When George Washington’s ancestors acquired the estate it was known as Little Hunting Creek Plantation, after the nearby Little Hunting Creek. Washington’s older half-brother, Lawrence Washington inherited the 5,000 acre estate and changed its name to Mount Vernon in honor of Vice Admiral Edward Vernon, famed for the War of Jenkins’ Ear. When George Washington inherited the property he retained the name.

George Washington came into possession of the estate in 1754. The mansion that sits on the property now was built in stages between 1758 and 1778. It occupies the site of an earlier, smaller house built by George Washington’s father Augustine.  Mount Vernon was designated a National Historic Landmark in 1960 and is today listed on the National Register of Historic Places.
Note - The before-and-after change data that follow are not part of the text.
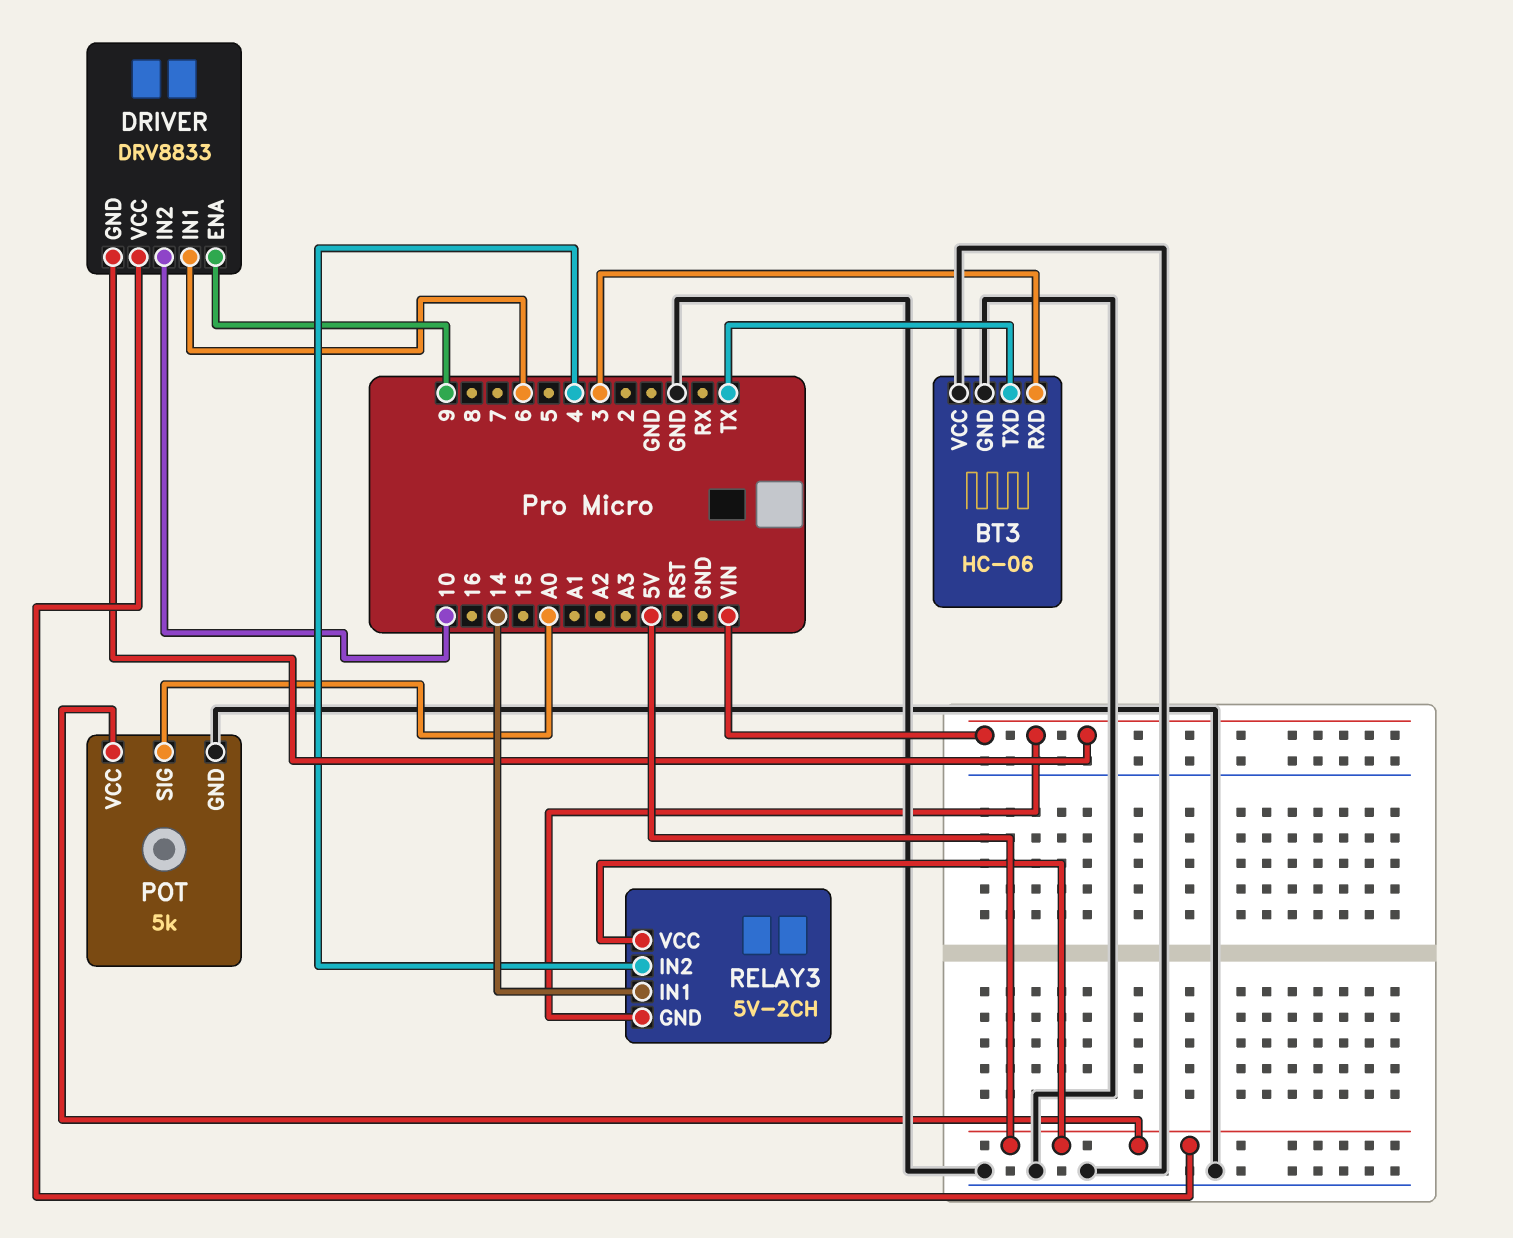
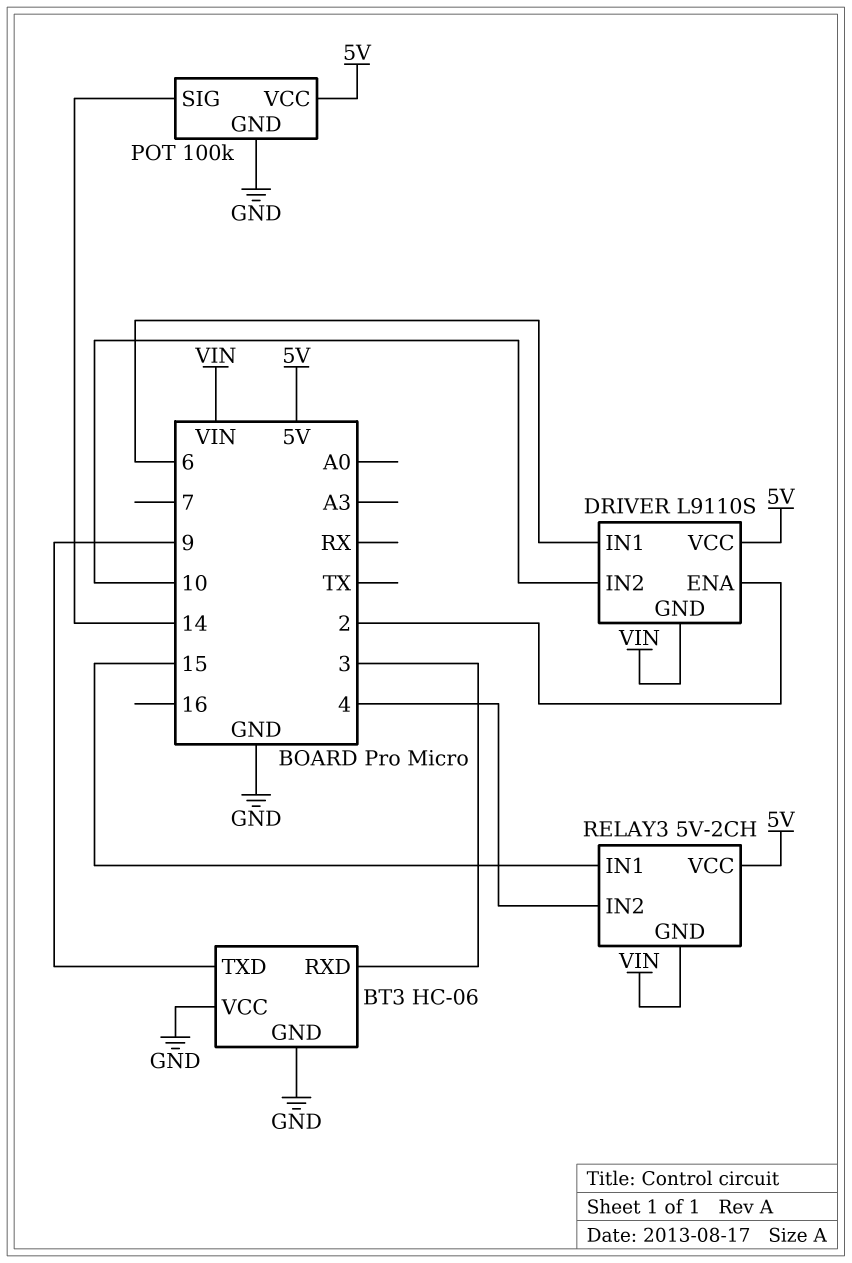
BT3 pin TXD: TX -> 9
DRIVER: DRV8833 -> L9110S
DRIVER pin ENA: 9 -> 2
POT: 5k -> 100k
POT pin SIG: A0 -> 14
RELAY3 pin IN1: 14 -> 15

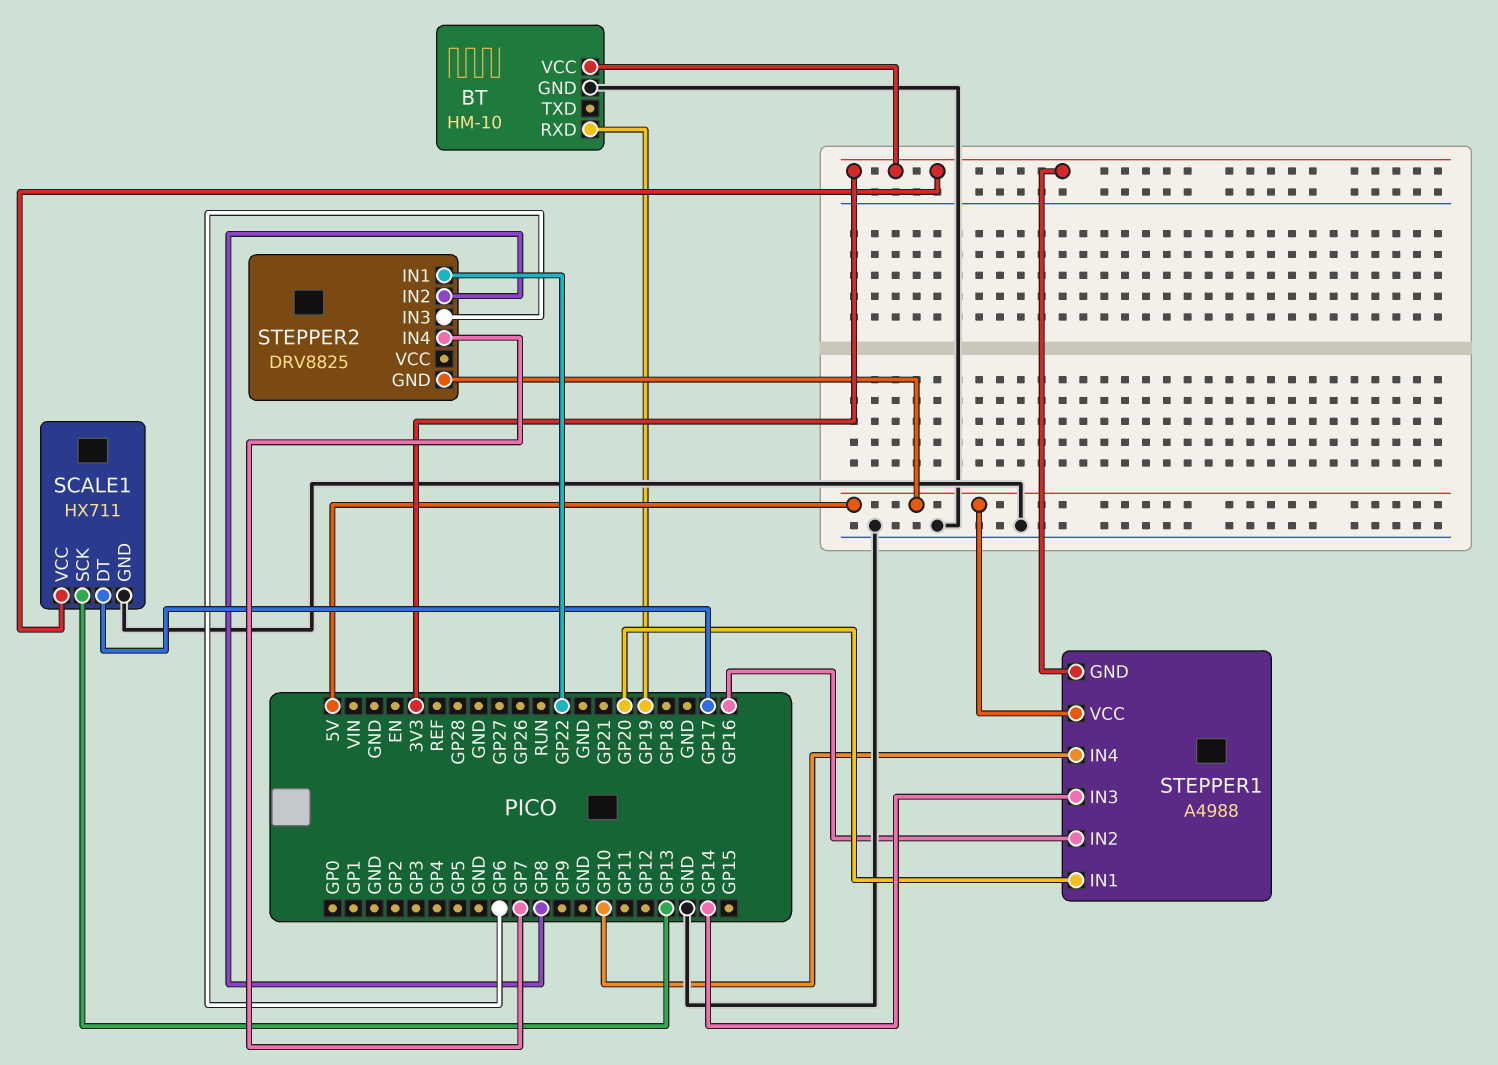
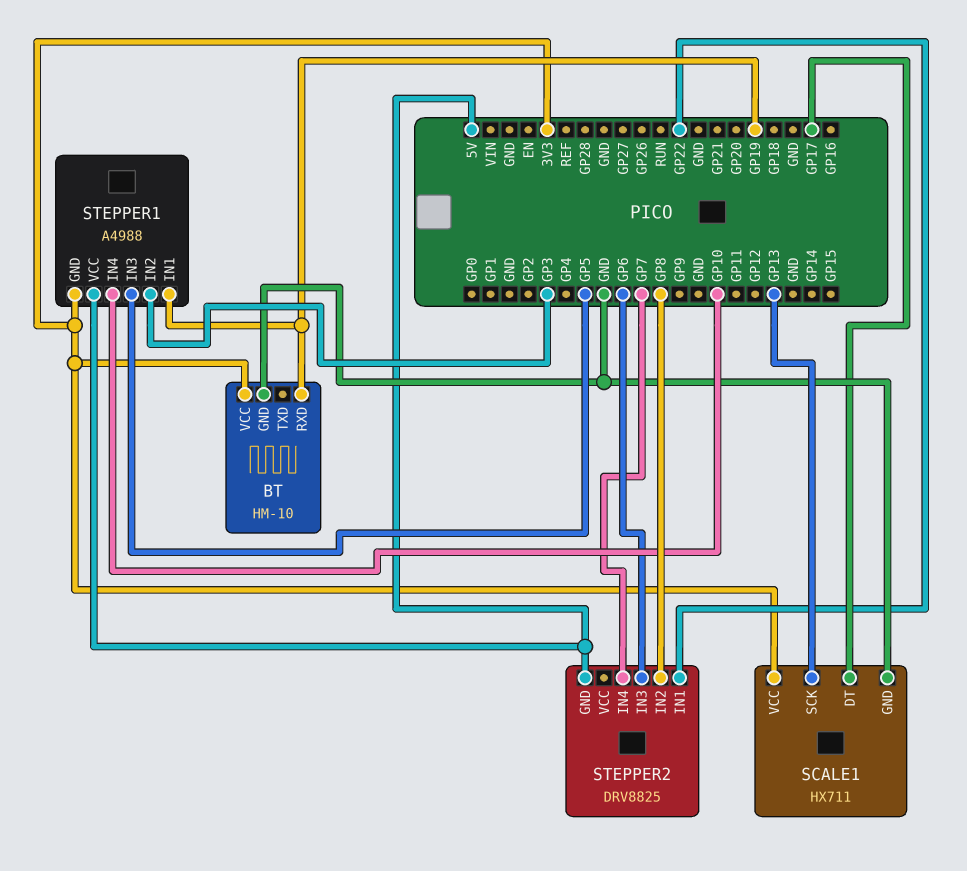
STEPPER1 pin IN1: GP20 -> GP19
STEPPER1 pin IN2: GP16 -> GP3
STEPPER1 pin IN3: GP14 -> GP5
Among the many things I learned during the enjoyable visit was that sometime before the age of 16, George Washington transcribed Rules of Civility & Decent Behaviour In Company and Conversation. The list of 110 principles by which, supposedly, proper decent people must abide, comes from a French etiquette manual written by Jesuits in 1595. As a handwriting exercise Washington copied word-for-word Francis Hawkins’ translation which was published in England about 1640. Some of the principles seem dated but others are very appropriate guidelines for social interaction today. Below are a few that I believe are timeless (original language and spelling is retained):

-Keep your Nails clean and Short, also your Hands and Teeth Clean yet without Shewing any great Concern for them.

-To one that is your equal, or not much inferior you are to give the cheif Place in your Lodging and he to who ’tis offered ought at the first to refuse it but at the Second to accept though not without acknowledging his own unworthiness.

-Strive not with your Superiers in argument, but always Submit your Judgment to others with Modesty.

-When a man does all he can though it Succeeds not well blame not him that did it.

-Wherein you reprove Another be unblameable yourself; for example is more prevalent than Precepts.

-Be not hasty to beleive flying Reports to the Disparagement of any.

-Associate yourself with Men of good Quality if you Esteem your own Reputation; for ’tis better to be alone than in bad Company.

-Let your Conversation be without Malice or Envy.

-Be not apt to relate News if you know not the truth thereof.

-Be not Curious to Know the Affairs of Others neither approach those that Speak in Private.

-Undertake not what you cannot perform but be carefull to keep your promise.

-When you Speak of God or his Atributes, let it be Seriously & wt. Reverence.

-Honour & Obey your Natural Parents altho they be Poor.

-Labour to keep alive in your Breast that Little Spark of Celestial fire Called Conscience.